YB had lost half its population in the Rift, most unfortunate victims in the wrong place at the wrong time, caught in the magical crossfire or pulled under the waves or into the earth that had cracked open. The number of fatalities in the Canyon Lands alone had been staggering. The half that had survived had continued to dwindle in the thirty years since.

Three decades. Icarus ran the math in his head, coming back to the same conclusion he’d reached at Adam’s house the other night. The years weren’t adding up. Adam wasn’t adding up. And the Cirillos were mixed up in the equation too, somehow.

“Any connection to Vincent or Paris Cirillo?”

“They’re just as scrubbed clean,” she answered. “How’d you get mixed up with them, anyways?”

“Pretty face with a ready supply of Daylight.”

“I told you that shit would get you in trouble.”

“Yeah, yeah, yeah.” He flapped a hand in the air, waving her off despite the fact she couldn’t see him. “I don’t even fucking want it. I’m fine being a hermit during the day, but it doesn’t hurt to have an emergency supply.”

“In case you have to rescue a certain someone during daylight hours.”

“Worth it,” he didn’t hesitate to reply. It was the last time he’d seen her, for a few too-short hours. The time in the daylight with her was worth it, but even more worth it was keeping her safe. Worth every penny of the fifteen grand he owed to Paris—correction, Vincent—Cirillo.

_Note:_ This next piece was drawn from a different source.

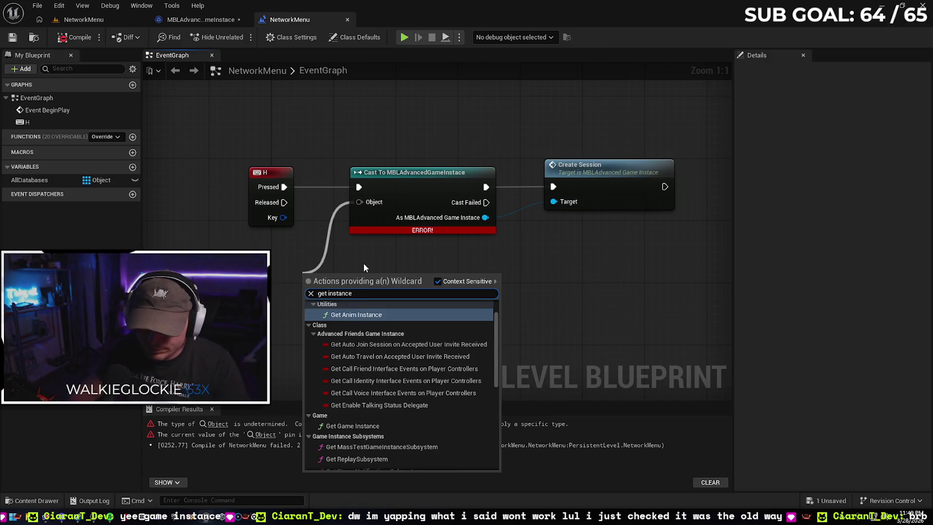
scroll(421, 335, down, 10)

“He’s getting it from the warlock?” she asked.

“Probably,” Icarus said. The serum that allowed Icarus’s kind to withstand the sun was the sort of magic only a handful of warlocks could wield. And those that could generally wouldn’t, which made Daylight exceedingly hard to come by and exceedingly expensive. Unless you had a warlock as powerful and morally bankrupt as Atlas on standby. “He’s in their thrall.”

“That’s odd.”

“No shit.” Everything about the current predicament was odd.

“And you’re sure the Cirillos are humans?”

“Brown eyes, and no, they’re not contacts.”